Last time I was in Budapest as a little girl and I really wanted to confront these memories with the impressions of an adult. I was very happy to be offered participation in the project that focuses on showing artists from this part of Europe. I admit that we haven’t got to know each other before and I regret that it didn’t happen during the festival. It didn’t work out this time, but I hope that there will be an opportunity to make up for it someday.
You started to flirt with photography during your studies at the Academy of Fine Arts in Warsaw. But what lead you to arts in the first place?
I’ve been interested in art since childhood. Initially, these were various forms of activity typical for most children: long hours spent drawing, painting or molding from clay. The idea of studying art was in the back of my mind throughout this whole period, but the final decision was made in high school and then all my actions went in that direction. I studied at a comprehensive high school, and on top of that in mathematics and physics class, so I had to devote every free moment after school to drawing and painting, and on weekends I travelled by train to Warsaw for lessons and consultations. It was quite an exhausting period, but I also felt satisfaction when I noticed some progress, because I was putting a lot of work into it and I couldn’t imagine back then, that I could do something else in the future.
You developed a unique, captivating style which results in thought-provoking, surreal images reflecting on modern life. Do you think your creative approach changed in the past years? What direction are you moving into?
I think that this style is constantly evolving and there are probably various, more or less noticeable, changes occurring. What is happening at the moment is always some sum of experiences and inspirations from the past. For me, it was also a longer process and you will probably be able to notice some changes in each subsequent project.
Do you have a favourite picture or one which you are especially proud of?
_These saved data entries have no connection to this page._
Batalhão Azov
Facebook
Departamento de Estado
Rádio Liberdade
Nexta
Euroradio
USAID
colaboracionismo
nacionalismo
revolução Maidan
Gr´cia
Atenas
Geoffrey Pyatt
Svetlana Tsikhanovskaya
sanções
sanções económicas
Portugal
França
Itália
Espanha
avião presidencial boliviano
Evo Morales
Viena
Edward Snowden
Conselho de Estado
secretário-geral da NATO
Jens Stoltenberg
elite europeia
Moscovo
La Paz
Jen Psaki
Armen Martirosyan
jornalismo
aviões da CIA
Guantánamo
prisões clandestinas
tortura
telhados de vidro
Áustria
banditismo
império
I don’t think I have a favorite one. Rather, I am the type of person who, during work, devotes absolutely all energy to what they do, but then looks at it all with a rather critical eye. It helps me calmly assess the final result and look for any possible shortcomings. I usually put the finished works away for some time and come back to them again to look at them with a fresh eye, like a viewer. Satisfaction comes when I manage to achieve the intended effect.
Nobody knows when this absurd period ends, but one thing is for sure: nothing will be the same again. What do you expect (or hope) now about the post-corona world?
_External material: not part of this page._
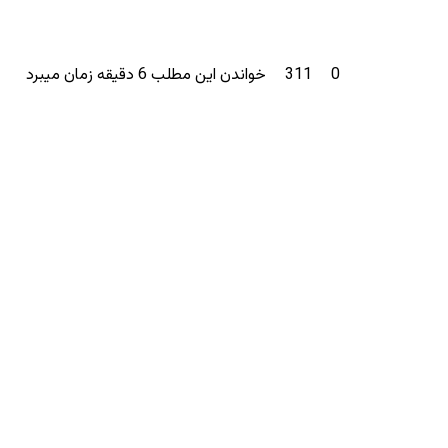
0
311
خواندن این مطلب 6 دقیقه زمان میبرد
I think there will be some re-evaluation in the modern world. Maybe not for long, but for some time we will be focused on our vicinity, on the most basic needs. We will think about what we can give up and what we want to get back to as soon as possible. We may be willing to give away some of our freedom forever in the name of fighting for the safety of society. What is happening now will most likely bring various permanent changes to our daily lives. Some of them can already be predicted, while others can’t even possibly be imagined. Art, which helps us so much during quarantine, may be pushed to the background for some time or take completely new forms. It’s what facilitates the passage of this quarantine time, because probably many people can hardly imagine this time without music, movies or other forms of creativity. Perhaps we will realize that art maybe also belongs to basic human needs?